=== Section Start ===

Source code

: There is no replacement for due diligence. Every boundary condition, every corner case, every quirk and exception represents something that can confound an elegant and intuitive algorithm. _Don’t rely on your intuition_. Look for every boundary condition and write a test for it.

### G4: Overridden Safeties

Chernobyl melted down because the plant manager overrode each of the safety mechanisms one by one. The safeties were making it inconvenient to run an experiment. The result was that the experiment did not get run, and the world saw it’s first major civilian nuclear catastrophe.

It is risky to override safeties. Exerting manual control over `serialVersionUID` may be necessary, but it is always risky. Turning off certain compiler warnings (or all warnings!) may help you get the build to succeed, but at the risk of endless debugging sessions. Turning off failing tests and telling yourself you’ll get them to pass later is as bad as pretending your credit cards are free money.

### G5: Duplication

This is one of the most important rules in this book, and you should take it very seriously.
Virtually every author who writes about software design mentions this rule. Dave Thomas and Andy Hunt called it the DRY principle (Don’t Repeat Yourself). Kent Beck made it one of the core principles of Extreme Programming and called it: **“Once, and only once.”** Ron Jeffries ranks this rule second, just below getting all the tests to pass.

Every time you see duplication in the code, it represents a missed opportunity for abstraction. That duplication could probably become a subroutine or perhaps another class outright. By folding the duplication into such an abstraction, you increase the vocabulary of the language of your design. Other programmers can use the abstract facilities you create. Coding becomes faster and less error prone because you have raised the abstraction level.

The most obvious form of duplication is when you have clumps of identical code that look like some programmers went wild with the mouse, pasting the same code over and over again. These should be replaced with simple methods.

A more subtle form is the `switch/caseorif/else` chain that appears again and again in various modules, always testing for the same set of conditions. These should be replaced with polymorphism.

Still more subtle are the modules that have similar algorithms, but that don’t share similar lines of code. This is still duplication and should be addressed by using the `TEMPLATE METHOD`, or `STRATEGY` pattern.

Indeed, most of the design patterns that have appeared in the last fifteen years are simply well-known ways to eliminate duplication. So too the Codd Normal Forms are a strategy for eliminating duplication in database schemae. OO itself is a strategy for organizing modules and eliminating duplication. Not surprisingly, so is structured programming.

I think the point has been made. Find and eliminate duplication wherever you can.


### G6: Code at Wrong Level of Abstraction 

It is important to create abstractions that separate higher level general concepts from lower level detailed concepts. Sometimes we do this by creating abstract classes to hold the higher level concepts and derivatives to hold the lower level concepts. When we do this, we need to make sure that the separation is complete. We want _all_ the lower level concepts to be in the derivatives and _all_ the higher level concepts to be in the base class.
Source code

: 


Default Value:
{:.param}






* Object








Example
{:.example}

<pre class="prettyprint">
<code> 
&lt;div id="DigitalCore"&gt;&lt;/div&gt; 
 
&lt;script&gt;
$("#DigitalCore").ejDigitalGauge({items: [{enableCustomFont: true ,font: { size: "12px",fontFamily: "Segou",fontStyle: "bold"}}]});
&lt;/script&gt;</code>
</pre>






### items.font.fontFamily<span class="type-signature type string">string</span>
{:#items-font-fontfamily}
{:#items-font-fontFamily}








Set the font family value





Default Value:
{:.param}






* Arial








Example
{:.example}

=== Section End ===

* **TASK GOAL**
Your answer must be a single number: how many lines of the entries above contain the string "items".

* **YOUR RESPONSE**
4